WHAT THE TASK ASKS :: When you reach the line containing "M1278,0l106,291 27,59" in the entries below, begin reproducing lines exactly, and stop once the line containing "M1891,1052l26,198 -9,156 -16,40" is done.

SOURCE MATERIAL ::
━━━━━━━━

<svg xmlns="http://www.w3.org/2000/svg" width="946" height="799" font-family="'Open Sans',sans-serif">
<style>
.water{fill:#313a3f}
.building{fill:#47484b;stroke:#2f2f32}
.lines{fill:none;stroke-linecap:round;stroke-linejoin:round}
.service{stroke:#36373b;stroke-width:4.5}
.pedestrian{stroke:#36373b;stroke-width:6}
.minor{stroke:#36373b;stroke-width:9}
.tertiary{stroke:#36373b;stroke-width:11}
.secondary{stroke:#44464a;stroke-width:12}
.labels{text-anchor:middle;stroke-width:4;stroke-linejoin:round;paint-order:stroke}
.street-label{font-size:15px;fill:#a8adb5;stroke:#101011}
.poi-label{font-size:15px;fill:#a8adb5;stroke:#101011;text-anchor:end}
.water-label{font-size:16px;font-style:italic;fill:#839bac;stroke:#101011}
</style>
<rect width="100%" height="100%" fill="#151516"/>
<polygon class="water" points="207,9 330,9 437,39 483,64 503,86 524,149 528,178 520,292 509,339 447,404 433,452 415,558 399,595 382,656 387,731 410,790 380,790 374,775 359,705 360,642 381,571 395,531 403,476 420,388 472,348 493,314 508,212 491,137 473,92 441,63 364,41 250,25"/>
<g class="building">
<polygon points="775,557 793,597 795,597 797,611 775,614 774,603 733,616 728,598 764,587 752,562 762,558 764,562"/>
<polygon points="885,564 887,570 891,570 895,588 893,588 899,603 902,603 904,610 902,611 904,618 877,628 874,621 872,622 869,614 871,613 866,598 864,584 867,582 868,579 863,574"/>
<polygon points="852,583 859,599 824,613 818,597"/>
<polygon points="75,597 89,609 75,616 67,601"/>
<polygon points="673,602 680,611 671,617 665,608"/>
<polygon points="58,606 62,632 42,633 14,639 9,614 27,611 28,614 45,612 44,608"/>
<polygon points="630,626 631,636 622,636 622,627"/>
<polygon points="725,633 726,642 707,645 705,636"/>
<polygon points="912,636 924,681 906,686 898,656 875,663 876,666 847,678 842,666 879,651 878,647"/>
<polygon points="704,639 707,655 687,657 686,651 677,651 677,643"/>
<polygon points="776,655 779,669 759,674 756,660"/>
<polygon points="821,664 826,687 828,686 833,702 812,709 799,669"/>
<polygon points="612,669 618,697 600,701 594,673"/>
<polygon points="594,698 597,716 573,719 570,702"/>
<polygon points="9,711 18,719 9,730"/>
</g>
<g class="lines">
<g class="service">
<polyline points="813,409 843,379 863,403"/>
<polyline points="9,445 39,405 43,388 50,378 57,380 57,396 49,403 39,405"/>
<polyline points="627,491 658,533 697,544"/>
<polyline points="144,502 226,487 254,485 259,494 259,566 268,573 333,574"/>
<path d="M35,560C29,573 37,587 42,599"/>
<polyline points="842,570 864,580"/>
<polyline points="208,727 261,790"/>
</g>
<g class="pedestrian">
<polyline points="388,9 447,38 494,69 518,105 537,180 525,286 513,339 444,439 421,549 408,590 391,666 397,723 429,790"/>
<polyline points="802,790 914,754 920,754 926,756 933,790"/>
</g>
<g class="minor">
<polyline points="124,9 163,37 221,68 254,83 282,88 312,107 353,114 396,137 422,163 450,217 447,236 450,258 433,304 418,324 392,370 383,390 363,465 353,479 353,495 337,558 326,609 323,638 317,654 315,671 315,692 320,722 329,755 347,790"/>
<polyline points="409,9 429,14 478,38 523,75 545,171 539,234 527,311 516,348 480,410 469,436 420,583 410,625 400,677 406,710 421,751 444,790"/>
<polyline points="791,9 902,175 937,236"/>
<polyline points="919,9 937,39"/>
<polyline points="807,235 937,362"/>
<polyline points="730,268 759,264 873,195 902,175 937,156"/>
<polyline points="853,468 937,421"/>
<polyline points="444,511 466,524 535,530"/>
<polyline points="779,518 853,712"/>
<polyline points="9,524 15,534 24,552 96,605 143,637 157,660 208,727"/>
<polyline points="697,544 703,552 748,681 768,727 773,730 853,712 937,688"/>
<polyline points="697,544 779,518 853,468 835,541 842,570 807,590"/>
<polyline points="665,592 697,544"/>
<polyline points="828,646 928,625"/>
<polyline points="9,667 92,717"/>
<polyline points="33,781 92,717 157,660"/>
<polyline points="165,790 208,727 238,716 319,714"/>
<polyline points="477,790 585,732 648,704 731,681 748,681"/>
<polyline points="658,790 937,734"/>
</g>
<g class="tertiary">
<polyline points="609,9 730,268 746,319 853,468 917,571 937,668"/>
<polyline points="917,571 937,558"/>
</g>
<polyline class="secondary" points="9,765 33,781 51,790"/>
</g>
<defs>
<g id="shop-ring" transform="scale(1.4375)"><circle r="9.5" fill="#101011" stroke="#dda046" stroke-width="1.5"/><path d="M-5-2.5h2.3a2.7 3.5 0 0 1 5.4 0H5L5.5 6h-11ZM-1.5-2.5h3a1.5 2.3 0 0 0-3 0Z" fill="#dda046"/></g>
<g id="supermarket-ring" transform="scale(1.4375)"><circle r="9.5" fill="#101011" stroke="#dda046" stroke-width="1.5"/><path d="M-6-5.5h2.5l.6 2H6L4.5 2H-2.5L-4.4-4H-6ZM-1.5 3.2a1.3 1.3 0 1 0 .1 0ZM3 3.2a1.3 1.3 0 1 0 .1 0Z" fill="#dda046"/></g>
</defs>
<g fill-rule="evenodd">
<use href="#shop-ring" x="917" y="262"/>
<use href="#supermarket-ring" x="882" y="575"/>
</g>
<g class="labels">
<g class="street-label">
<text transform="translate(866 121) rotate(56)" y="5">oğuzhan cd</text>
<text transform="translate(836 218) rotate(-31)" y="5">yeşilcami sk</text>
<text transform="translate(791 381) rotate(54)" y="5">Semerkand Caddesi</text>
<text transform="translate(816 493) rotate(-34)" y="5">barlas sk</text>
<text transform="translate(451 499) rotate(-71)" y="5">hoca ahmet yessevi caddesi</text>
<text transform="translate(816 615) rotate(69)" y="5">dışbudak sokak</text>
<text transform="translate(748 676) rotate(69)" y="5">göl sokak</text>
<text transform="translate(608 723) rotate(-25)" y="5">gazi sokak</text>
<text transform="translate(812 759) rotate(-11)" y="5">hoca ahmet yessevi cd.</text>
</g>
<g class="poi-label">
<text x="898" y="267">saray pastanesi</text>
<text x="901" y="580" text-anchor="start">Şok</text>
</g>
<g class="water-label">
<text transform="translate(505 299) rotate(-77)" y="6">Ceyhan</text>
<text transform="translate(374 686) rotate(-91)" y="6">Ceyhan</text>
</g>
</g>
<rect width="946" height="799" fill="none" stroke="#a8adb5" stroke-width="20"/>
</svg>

━━━━━━━━

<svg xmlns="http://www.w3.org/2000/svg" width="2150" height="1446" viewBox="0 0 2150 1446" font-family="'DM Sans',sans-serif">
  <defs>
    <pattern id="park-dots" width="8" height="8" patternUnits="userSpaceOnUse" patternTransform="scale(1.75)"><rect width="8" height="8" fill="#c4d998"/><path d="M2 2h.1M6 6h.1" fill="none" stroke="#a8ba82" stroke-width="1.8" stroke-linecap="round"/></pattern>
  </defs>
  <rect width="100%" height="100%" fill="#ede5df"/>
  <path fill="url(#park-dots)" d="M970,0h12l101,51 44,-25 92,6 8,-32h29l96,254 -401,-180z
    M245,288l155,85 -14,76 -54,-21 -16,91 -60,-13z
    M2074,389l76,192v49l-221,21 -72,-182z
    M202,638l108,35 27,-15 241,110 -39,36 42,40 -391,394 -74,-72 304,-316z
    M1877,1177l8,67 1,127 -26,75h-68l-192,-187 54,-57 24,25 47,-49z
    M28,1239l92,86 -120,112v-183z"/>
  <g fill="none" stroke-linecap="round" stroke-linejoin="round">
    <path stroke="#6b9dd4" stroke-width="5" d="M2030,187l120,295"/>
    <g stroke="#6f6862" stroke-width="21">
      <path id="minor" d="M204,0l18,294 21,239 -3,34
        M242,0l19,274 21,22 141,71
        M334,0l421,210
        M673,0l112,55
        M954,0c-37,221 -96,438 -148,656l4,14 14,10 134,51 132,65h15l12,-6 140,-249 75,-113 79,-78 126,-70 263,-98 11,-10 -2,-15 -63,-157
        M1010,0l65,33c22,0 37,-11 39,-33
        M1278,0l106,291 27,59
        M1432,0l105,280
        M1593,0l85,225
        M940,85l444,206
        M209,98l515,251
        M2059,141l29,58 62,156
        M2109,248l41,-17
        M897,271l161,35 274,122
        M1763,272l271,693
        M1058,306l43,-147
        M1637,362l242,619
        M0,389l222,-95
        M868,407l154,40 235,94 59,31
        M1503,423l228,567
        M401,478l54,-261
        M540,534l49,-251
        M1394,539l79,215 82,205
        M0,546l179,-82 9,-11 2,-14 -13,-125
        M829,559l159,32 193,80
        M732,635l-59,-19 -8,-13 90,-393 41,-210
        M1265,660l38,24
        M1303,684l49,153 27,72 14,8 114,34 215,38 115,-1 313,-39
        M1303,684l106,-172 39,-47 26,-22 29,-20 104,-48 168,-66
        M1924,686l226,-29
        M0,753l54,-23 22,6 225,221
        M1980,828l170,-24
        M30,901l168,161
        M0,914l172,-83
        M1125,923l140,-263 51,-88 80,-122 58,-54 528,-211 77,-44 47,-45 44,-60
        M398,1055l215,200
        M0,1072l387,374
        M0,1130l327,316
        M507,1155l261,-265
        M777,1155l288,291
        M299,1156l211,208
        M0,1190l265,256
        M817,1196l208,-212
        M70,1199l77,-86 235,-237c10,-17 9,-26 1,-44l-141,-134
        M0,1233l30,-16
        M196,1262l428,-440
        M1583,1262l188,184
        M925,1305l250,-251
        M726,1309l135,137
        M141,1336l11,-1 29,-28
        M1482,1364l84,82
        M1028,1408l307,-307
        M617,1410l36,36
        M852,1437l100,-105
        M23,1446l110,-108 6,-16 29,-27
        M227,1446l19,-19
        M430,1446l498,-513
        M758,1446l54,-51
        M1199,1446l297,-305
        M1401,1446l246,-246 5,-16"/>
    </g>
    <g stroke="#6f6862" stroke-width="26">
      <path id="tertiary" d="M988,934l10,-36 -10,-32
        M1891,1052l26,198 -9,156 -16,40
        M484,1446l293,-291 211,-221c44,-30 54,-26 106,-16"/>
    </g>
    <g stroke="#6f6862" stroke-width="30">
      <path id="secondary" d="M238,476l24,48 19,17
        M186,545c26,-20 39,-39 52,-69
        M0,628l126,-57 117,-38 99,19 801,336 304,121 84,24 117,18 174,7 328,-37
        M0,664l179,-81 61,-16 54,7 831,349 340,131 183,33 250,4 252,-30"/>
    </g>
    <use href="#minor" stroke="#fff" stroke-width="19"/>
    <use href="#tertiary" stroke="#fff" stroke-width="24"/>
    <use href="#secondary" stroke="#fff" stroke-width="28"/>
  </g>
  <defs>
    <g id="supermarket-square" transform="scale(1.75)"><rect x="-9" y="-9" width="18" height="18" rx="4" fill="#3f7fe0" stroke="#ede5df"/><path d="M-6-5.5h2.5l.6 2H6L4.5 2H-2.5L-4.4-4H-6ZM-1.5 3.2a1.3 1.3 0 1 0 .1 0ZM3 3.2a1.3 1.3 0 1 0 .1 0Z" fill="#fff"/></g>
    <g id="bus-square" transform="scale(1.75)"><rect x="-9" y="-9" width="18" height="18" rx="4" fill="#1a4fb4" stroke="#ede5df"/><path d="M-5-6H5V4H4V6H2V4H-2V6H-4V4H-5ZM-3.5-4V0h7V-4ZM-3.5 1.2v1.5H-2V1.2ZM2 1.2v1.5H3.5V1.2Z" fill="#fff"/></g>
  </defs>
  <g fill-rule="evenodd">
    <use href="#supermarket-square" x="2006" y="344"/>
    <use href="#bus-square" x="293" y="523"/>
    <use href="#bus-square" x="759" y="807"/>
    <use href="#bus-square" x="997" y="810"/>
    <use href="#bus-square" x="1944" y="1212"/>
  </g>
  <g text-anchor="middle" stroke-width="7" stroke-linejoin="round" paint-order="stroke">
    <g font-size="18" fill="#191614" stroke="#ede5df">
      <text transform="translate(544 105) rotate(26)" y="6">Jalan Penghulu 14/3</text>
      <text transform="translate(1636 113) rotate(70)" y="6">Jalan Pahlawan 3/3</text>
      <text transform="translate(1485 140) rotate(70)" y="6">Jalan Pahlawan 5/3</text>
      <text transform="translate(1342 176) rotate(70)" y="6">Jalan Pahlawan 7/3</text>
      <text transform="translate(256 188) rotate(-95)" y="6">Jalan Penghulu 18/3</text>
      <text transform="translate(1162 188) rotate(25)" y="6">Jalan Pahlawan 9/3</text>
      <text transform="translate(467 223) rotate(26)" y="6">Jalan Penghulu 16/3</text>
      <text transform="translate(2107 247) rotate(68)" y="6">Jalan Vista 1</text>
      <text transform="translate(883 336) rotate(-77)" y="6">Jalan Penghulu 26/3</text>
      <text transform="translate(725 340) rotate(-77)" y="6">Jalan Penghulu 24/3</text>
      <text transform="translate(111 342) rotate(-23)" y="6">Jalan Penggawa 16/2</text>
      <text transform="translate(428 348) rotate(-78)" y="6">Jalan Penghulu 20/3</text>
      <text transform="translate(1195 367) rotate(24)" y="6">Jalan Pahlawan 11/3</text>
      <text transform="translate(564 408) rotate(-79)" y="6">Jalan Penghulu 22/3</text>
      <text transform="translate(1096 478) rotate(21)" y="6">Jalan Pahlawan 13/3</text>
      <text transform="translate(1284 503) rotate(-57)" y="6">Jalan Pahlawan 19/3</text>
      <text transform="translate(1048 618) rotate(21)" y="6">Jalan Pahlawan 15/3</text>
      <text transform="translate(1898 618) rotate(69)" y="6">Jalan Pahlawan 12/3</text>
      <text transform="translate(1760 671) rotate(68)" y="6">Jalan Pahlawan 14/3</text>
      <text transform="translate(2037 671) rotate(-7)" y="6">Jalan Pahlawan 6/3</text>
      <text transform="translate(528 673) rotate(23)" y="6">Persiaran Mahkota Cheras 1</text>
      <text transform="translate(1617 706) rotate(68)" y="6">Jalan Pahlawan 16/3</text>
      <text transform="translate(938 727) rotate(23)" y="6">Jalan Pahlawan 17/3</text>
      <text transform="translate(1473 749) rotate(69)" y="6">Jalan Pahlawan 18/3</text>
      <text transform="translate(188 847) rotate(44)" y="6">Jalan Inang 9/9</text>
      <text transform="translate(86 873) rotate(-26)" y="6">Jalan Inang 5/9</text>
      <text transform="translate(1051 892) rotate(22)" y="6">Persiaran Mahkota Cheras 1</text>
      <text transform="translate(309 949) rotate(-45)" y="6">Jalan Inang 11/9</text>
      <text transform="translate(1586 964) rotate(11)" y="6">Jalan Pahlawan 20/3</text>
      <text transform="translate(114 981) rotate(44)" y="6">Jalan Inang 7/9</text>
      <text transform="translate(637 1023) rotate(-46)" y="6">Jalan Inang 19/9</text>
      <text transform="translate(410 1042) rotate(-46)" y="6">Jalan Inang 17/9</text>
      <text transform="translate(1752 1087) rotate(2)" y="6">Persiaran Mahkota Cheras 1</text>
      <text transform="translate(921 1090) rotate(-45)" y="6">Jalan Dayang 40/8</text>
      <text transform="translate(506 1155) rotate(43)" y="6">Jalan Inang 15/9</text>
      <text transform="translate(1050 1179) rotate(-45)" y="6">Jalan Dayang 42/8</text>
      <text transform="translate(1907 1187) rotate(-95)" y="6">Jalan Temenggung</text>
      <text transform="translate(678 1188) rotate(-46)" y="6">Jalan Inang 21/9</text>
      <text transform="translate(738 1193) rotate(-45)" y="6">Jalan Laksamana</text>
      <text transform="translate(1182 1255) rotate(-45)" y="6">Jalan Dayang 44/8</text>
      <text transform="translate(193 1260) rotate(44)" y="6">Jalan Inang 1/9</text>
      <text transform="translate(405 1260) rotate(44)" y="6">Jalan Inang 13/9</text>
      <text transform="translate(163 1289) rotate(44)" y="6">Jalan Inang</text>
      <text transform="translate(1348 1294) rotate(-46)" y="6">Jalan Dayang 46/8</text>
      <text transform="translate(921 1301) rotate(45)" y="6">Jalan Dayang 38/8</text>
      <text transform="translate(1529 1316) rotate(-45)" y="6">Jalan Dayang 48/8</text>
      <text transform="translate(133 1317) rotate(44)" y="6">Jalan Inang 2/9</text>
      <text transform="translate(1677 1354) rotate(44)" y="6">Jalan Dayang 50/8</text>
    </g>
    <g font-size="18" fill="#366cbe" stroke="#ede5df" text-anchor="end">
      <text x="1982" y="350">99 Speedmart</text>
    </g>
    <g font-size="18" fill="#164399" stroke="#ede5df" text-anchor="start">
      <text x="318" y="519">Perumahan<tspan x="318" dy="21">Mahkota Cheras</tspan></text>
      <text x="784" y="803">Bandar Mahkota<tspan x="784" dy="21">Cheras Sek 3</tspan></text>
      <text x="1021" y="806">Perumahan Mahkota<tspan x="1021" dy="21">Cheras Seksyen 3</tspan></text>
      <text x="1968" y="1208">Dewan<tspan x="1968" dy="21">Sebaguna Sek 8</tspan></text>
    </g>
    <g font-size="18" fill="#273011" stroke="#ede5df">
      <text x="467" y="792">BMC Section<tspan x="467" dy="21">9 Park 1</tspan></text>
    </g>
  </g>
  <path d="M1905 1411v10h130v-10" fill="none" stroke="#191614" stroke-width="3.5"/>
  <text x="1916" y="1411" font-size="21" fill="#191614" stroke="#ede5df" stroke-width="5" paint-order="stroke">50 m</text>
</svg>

━━━━━━━━

EXERCISE RESPONSE ::
        M1278,0l106,291 27,59
        M1432,0l105,280
        M1593,0l85,225
        M940,85l444,206
        M209,98l515,251
        M2059,141l29,58 62,156
        M2109,248l41,-17
        M897,271l161,35 274,122
        M1763,272l271,693
        M1058,306l43,-147
        M1637,362l242,619
        M0,389l222,-95
        M868,407l154,40 235,94 59,31
        M1503,423l228,567
        M401,478l54,-261
        M540,534l49,-251
        M1394,539l79,215 82,205
        M0,546l179,-82 9,-11 2,-14 -13,-125
        M829,559l159,32 193,80
        M732,635l-59,-19 -8,-13 90,-393 41,-210
        M1265,660l38,24
        M1303,684l49,153 27,72 14,8 114,34 215,38 115,-1 313,-39
        M1303,684l106,-172 39,-47 26,-22 29,-20 104,-48 168,-66
        M1924,686l226,-29
        M0,753l54,-23 22,6 225,221
        M1980,828l170,-24
        M30,901l168,161
        M0,914l172,-83
        M1125,923l140,-263 51,-88 80,-122 58,-54 528,-211 77,-44 47,-45 44,-60
        M398,1055l215,200
        M0,1072l387,374
        M0,1130l327,316
        M507,1155l261,-265
        M777,1155l288,291
        M299,1156l211,208
        M0,1190l265,256
        M817,1196l208,-212
        M70,1199l77,-86 235,-237c10,-17 9,-26 1,-44l-141,-134
        M0,1233l30,-16
        M196,1262l428,-440
        M1583,1262l188,184
        M925,1305l250,-251
        M726,1309l135,137
        M141,1336l11,-1 29,-28
        M1482,1364l84,82
        M1028,1408l307,-307
        M617,1410l36,36
        M852,1437l100,-105
        M23,1446l110,-108 6,-16 29,-27
        M227,1446l19,-19
        M430,1446l498,-513
        M758,1446l54,-51
        M1199,1446l297,-305
        M1401,1446l246,-246 5,-16"/>
    </g>
    <g stroke="#6f6862" stroke-width="26">
      <path id="tertiary" d="M988,934l10,-36 -10,-32
        M1891,1052l26,198 -9,156 -16,40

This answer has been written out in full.